Searching modules could be named in a variety of ways:
- by data structure (e.g. InvertedIndex, SuffixTree, Signature, ...) - by algoritm (e.g. VectorSpace or Probabilistic) - what it searches (e.g. Word, Character, Token, Phoneme, Byte, Image, ...) - search engine name (e.g. SWISH)
Which to use might depend on which is most essential in the module and cannot change. So, could the data structure, algorithm, or other factors used by the module plausibly change in the future without renaming the module?
-davidm
Paul Hoffman wrote:
I would welcome any comments on this module, which is nearing completion.
Purpose:
Fast, unsophisticated approximate or exact text searching
Advantages:
Simple API, easy to understand Easy to get started if you just want to index text files Versatile -- can index words, soundex codes, things other than text Reasonably fast -- indexing is O(n) where n is the number of "tokens" in the set of indexed documents, and searching is O(m) where m is the number of tokens in the search string Can use tied hash for storage No prerequisites Easy to (un)serialize indexes
Disadvantages:
Doesn't rank search results Doesn't remember where tokens occur in a document Doesn't know anything about proximity searching Probably doesn't scale well to large document sets Works strictly at the byte level -- doesn't know anything about languages or encodings No Boolean searching (everything is AND) Doesn't rank search results Did I mention it doesn't rank search results?
Similar modules:
Search::VectorSpace Search::FreeText BitstringSearch ... and others that depend on DBI
A draft README follows...
NAME
Search::TokenIndex - token-based text indexing and retrieval
SYNOPSIS
# Index documents
$index = Search::TokenIndex->new(tokenizer => \&my_tokenizer);
foreach $file (<*.txt>) {
$index->add($file, IO::File->new($file));
}
$index->add('any unique key', 'text to be indexed');
$index->add('some other key', \$more_text_to_be_indexed);
$index->add('yet another key', $a_file_handle);
# Perform searches using AND logic
@matches = $index->find('hamburger patties');
# Fancy stuff
$chapter_index = Search::TokenIndex->new(
tokenizer => \&my_tokenizer,
bit_hash => \%my_tied_hash,
docid2num => sub { shift()->number },
docnum2id => sub { $book->chapter(shift()) },
);
foreach $chapter ($book->chapters) {
$chapter_index->add($chapter, $chapter->body);
}
# Dump and load indexes
$index->dump(IO::File->new('myindex'));
$index->load(IO::File->new('anotherindex'));
die "Too big!"
if $index->dumped_size > $my_disk_space;
# Remove and update documents
$index->remove($somefile);
$index->update($anotherfile)
if file_has_changed($anotherfile);
DESCRIPTION
Search::TokenIndex is designed for reasonably quick text indexing and retrieval of moderate-sized document collections.
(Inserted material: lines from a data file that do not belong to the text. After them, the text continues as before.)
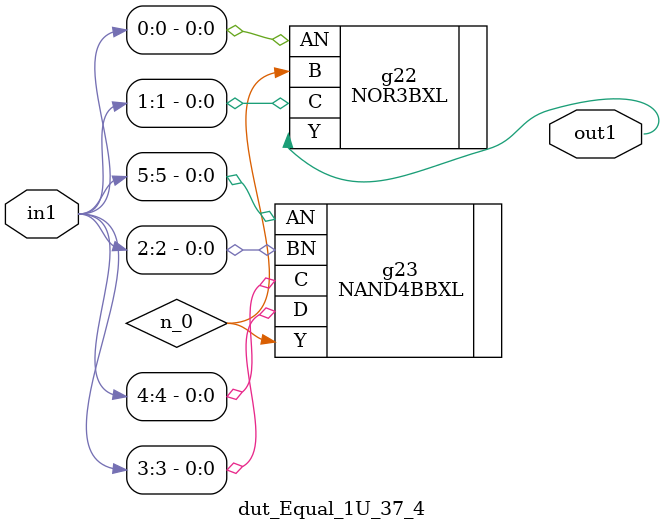
<source format=v>
`timescale 1ps / 1ps


module dut_Equal_1U_37_4(in1, out1);
  input [5:0] in1;
  output out1;
  wire [5:0] in1;
  wire out1;
  wire n_0;
  NOR3BXL g22(.AN (in1[0]), .B (n_0), .C (in1[1]), .Y (out1));
  NAND4BBXL g23(.AN (in1[5]), .BN (in1[2]), .C (in1[4]), .D (in1[3]),
       .Y (n_0));
endmodule



</source>
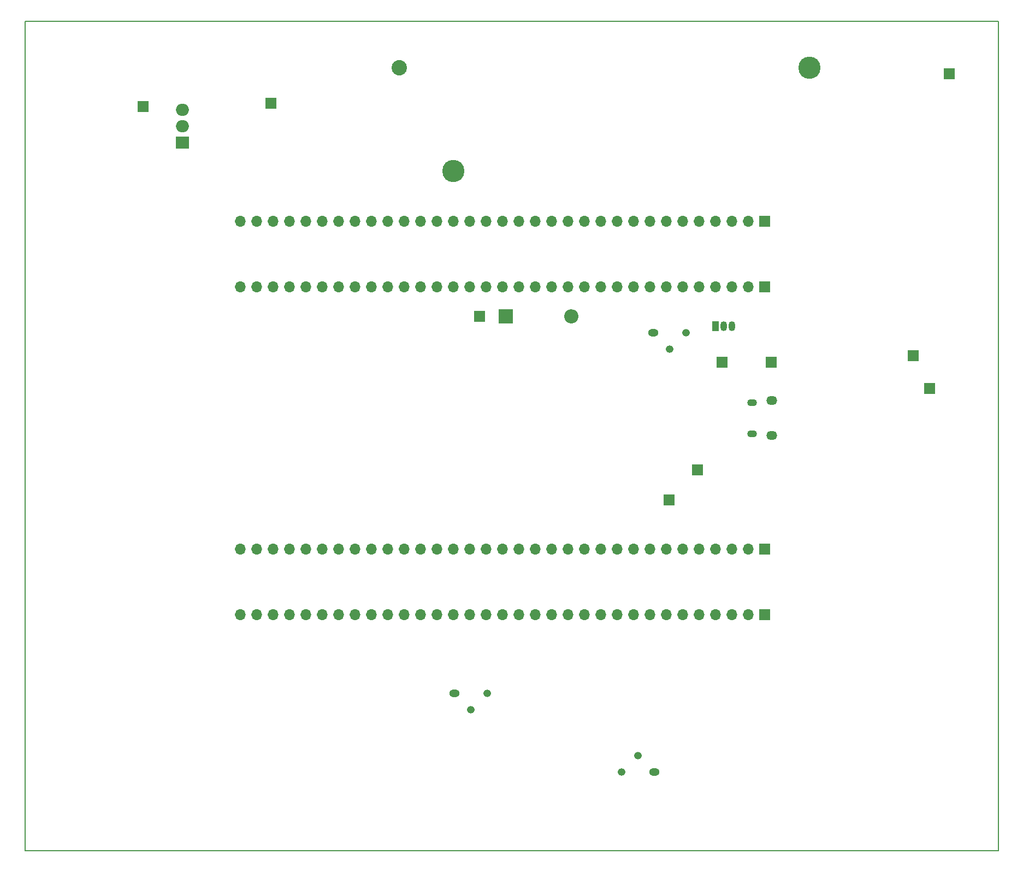
<source format=gbr>
%TF.GenerationSoftware,KiCad,Pcbnew,(6.0.2)*%
%TF.CreationDate,2022-03-20T20:15:49+02:00*%
%TF.ProjectId,main,6d61696e-2e6b-4696-9361-645f70636258,rev?*%
%TF.SameCoordinates,Original*%
%TF.FileFunction,Soldermask,Bot*%
%TF.FilePolarity,Negative*%
%FSLAX46Y46*%
G04 Gerber Fmt 4.6, Leading zero omitted, Abs format (unit mm)*
G04 Created by KiCad (PCBNEW (6.0.2)) date 2022-03-20 20:15:49*
%MOMM*%
%LPD*%
G01*
G04 APERTURE LIST*
%TA.AperFunction,Profile*%
%ADD10C,0.200000*%
%TD*%
%ADD11R,1.700000X1.700000*%
%ADD12O,1.050000X1.500000*%
%ADD13R,1.050000X1.500000*%
%ADD14O,1.700000X1.700000*%
%ADD15R,2.000000X1.905000*%
%ADD16O,2.000000X1.905000*%
%ADD17C,2.390000*%
%ADD18C,3.450000*%
%ADD19O,1.700000X1.350000*%
%ADD20O,1.500000X1.100000*%
%ADD21O,1.200000X1.200000*%
%ADD22O,1.600000X1.200000*%
%ADD23R,2.200000X2.200000*%
%ADD24O,2.200000X2.200000*%
G04 APERTURE END LIST*
D10*
X210820000Y-15748000D02*
X59944000Y-15748000D01*
X59944000Y-15748000D02*
X59944000Y-144272000D01*
X59944000Y-144272000D02*
X210820000Y-144272000D01*
X210820000Y-144272000D02*
X210820000Y-15748000D01*
D11*
%TO.C,TP10*%
X203200000Y-23876000D03*
%TD*%
%TO.C,TP3*%
X78216000Y-28956000D03*
%TD*%
%TO.C,TP2*%
X130372000Y-61472000D03*
%TD*%
%TO.C,TP1*%
X98028000Y-28448000D03*
%TD*%
D12*
%TO.C,U4*%
X169488000Y-62996000D03*
X168218000Y-62996000D03*
D13*
X166948000Y-62996000D03*
%TD*%
D11*
%TO.C,TP4*%
X167964000Y-68584000D03*
%TD*%
%TO.C,J2*%
X174568000Y-56925000D03*
D14*
X172028000Y-56925000D03*
X169488000Y-56925000D03*
X166948000Y-56925000D03*
X164408000Y-56925000D03*
X161868000Y-56925000D03*
X159328000Y-56925000D03*
X156788000Y-56925000D03*
X154248000Y-56925000D03*
X151708000Y-56925000D03*
X149168000Y-56925000D03*
X146628000Y-56925000D03*
X144088000Y-56925000D03*
X141548000Y-56925000D03*
X139008000Y-56925000D03*
X136468000Y-56925000D03*
X133928000Y-56925000D03*
X131388000Y-56925000D03*
X128848000Y-56925000D03*
X126308000Y-56925000D03*
X123768000Y-56925000D03*
X121228000Y-56925000D03*
X118688000Y-56925000D03*
X116148000Y-56925000D03*
X113608000Y-56925000D03*
X111068000Y-56925000D03*
X108528000Y-56925000D03*
X105988000Y-56925000D03*
X103448000Y-56925000D03*
X100908000Y-56925000D03*
X98368000Y-56925000D03*
X95828000Y-56925000D03*
X93288000Y-56925000D03*
%TD*%
D15*
%TO.C,Q1*%
X84312000Y-34544000D03*
D16*
X84312000Y-32004000D03*
X84312000Y-29464000D03*
%TD*%
D17*
%TO.C,BT1*%
X117994000Y-22988000D03*
D18*
X126324000Y-38988000D03*
X181524000Y-22988000D03*
%TD*%
D19*
%TO.C,J5*%
X175683000Y-74515000D03*
D20*
X172683000Y-74825000D03*
D19*
X175683000Y-79975000D03*
D20*
X172683000Y-79665000D03*
%TD*%
D11*
%TO.C,TP9*%
X200152000Y-72644000D03*
%TD*%
%TO.C,J1*%
X174568000Y-46740000D03*
D14*
X172028000Y-46740000D03*
X169488000Y-46740000D03*
X166948000Y-46740000D03*
X164408000Y-46740000D03*
X161868000Y-46740000D03*
X159328000Y-46740000D03*
X156788000Y-46740000D03*
X154248000Y-46740000D03*
X151708000Y-46740000D03*
X149168000Y-46740000D03*
X146628000Y-46740000D03*
X144088000Y-46740000D03*
X141548000Y-46740000D03*
X139008000Y-46740000D03*
X136468000Y-46740000D03*
X133928000Y-46740000D03*
X131388000Y-46740000D03*
X128848000Y-46740000D03*
X126308000Y-46740000D03*
X123768000Y-46740000D03*
X121228000Y-46740000D03*
X118688000Y-46740000D03*
X116148000Y-46740000D03*
X113608000Y-46740000D03*
X111068000Y-46740000D03*
X108528000Y-46740000D03*
X105988000Y-46740000D03*
X103448000Y-46740000D03*
X100908000Y-46740000D03*
X98368000Y-46740000D03*
X95828000Y-46740000D03*
X93288000Y-46740000D03*
%TD*%
D21*
%TO.C,Q5*%
X152400000Y-132080000D03*
X154940000Y-129540000D03*
D22*
X157480000Y-132080000D03*
%TD*%
D21*
%TO.C,Q6*%
X131572000Y-119888000D03*
X129032000Y-122428000D03*
D22*
X126492000Y-119888000D03*
%TD*%
D11*
%TO.C,J4*%
X174568000Y-107700000D03*
D14*
X172028000Y-107700000D03*
X169488000Y-107700000D03*
X166948000Y-107700000D03*
X164408000Y-107700000D03*
X161868000Y-107700000D03*
X159328000Y-107700000D03*
X156788000Y-107700000D03*
X154248000Y-107700000D03*
X151708000Y-107700000D03*
X149168000Y-107700000D03*
X146628000Y-107700000D03*
X144088000Y-107700000D03*
X141548000Y-107700000D03*
X139008000Y-107700000D03*
X136468000Y-107700000D03*
X133928000Y-107700000D03*
X131388000Y-107700000D03*
X128848000Y-107700000D03*
X126308000Y-107700000D03*
X123768000Y-107700000D03*
X121228000Y-107700000D03*
X118688000Y-107700000D03*
X116148000Y-107700000D03*
X113608000Y-107700000D03*
X111068000Y-107700000D03*
X108528000Y-107700000D03*
X105988000Y-107700000D03*
X103448000Y-107700000D03*
X100908000Y-107700000D03*
X98368000Y-107700000D03*
X95828000Y-107700000D03*
X93288000Y-107700000D03*
%TD*%
D11*
%TO.C,TP8*%
X197612000Y-67564000D03*
%TD*%
%TO.C,TP6*%
X175584000Y-68584000D03*
%TD*%
%TO.C,J3*%
X174568000Y-97540000D03*
D14*
X172028000Y-97540000D03*
X169488000Y-97540000D03*
X166948000Y-97540000D03*
X164408000Y-97540000D03*
X161868000Y-97540000D03*
X159328000Y-97540000D03*
X156788000Y-97540000D03*
X154248000Y-97540000D03*
X151708000Y-97540000D03*
X149168000Y-97540000D03*
X146628000Y-97540000D03*
X144088000Y-97540000D03*
X141548000Y-97540000D03*
X139008000Y-97540000D03*
X136468000Y-97540000D03*
X133928000Y-97540000D03*
X131388000Y-97540000D03*
X128848000Y-97540000D03*
X126308000Y-97540000D03*
X123768000Y-97540000D03*
X121228000Y-97540000D03*
X118688000Y-97540000D03*
X116148000Y-97540000D03*
X113608000Y-97540000D03*
X111068000Y-97540000D03*
X108528000Y-97540000D03*
X105988000Y-97540000D03*
X103448000Y-97540000D03*
X100908000Y-97540000D03*
X98368000Y-97540000D03*
X95828000Y-97540000D03*
X93288000Y-97540000D03*
%TD*%
D22*
%TO.C,Q4*%
X157296000Y-64012000D03*
D21*
X159836000Y-66552000D03*
X162376000Y-64012000D03*
%TD*%
D11*
%TO.C,TP7*%
X159758000Y-89920000D03*
%TD*%
D23*
%TO.C,D7*%
X134436000Y-61472000D03*
D24*
X144596000Y-61472000D03*
%TD*%
D11*
%TO.C,TP11*%
X164158000Y-85270000D03*
%TD*%
M02*

</source>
Rather than indexing whole words, it's meant to be used to index word tokens -- abbreviated, hashed, or otherwise truncated forms of words found in the indexed documents. (On the other hand, it's easy to make it index whole words if that's what you prefer.)
A token can be anything you wish: a word stem (using, perhaps, Lingua::Stem), a soundex code (see Text::Soundex), the output of a hash function, etc. You provide a tokenizer--a function that takes a string (or filehandle) as its sole argument and returns a list of tokens found in the string (or filehandle contents). Once a document has been indexed, searches may be performed on the index. Search results are not ranked in any way.
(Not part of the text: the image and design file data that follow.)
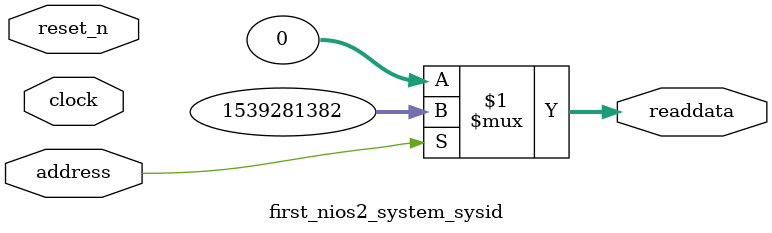
<source format=v>

`timescale 1ns / 1ps
// synthesis translate_on

// turn off superfluous verilog processor warnings 
// altera message_level Level1 
// altera message_off 10034 10035 10036 10037 10230 10240 10030 

module first_nios2_system_sysid (
               // inputs:
                address,
                clock,
                reset_n,

               // outputs:
                readdata
             )
;

  output  [ 31: 0] readdata;
  input            address;
  input            clock;
  input            reset_n;

  wire    [ 31: 0] readdata;
  //control_slave, which is an e_avalon_slave
  assign readdata = address ? 1539281382 : 0;

endmodule




</source>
(There's a default tokenizer but it's not very clever.)
Search::TokenIndex isn't meant as a complete solution to text indexing; it's just one (albeit important) part of the puzzle. If your needs are simple, however, the other parts can be very easy to make.
IMPLEMENTATION
Search::TokenIndex uses a hash of bit vectors (constructed using Perl's vec() function), one for each token that occurs in the documents you've indexed. This means that each document must be represented by an integer that serves as the position of the document's bit in the bit vector. (You identify documents by their document id, which can be anything but is normally a scalar value.)
If a particular token occurs in, say, document number 1000, then the bit vector for that token will have a 1 in its 1000th bit. If that's the *only* document the token occurs in, all 999 other bits will be 0. That's not very memory-efficient, but it makes for fast searching. If you index eight hundred documents containing a total of ten thousand unique tokens, your index will require about one million bytes (800 documents * 10000 tokens / 8 bits per byte).
This hash of bit vectors is kept in core memory by default, but you can specify, for example, a tied hash backed by a DBM file.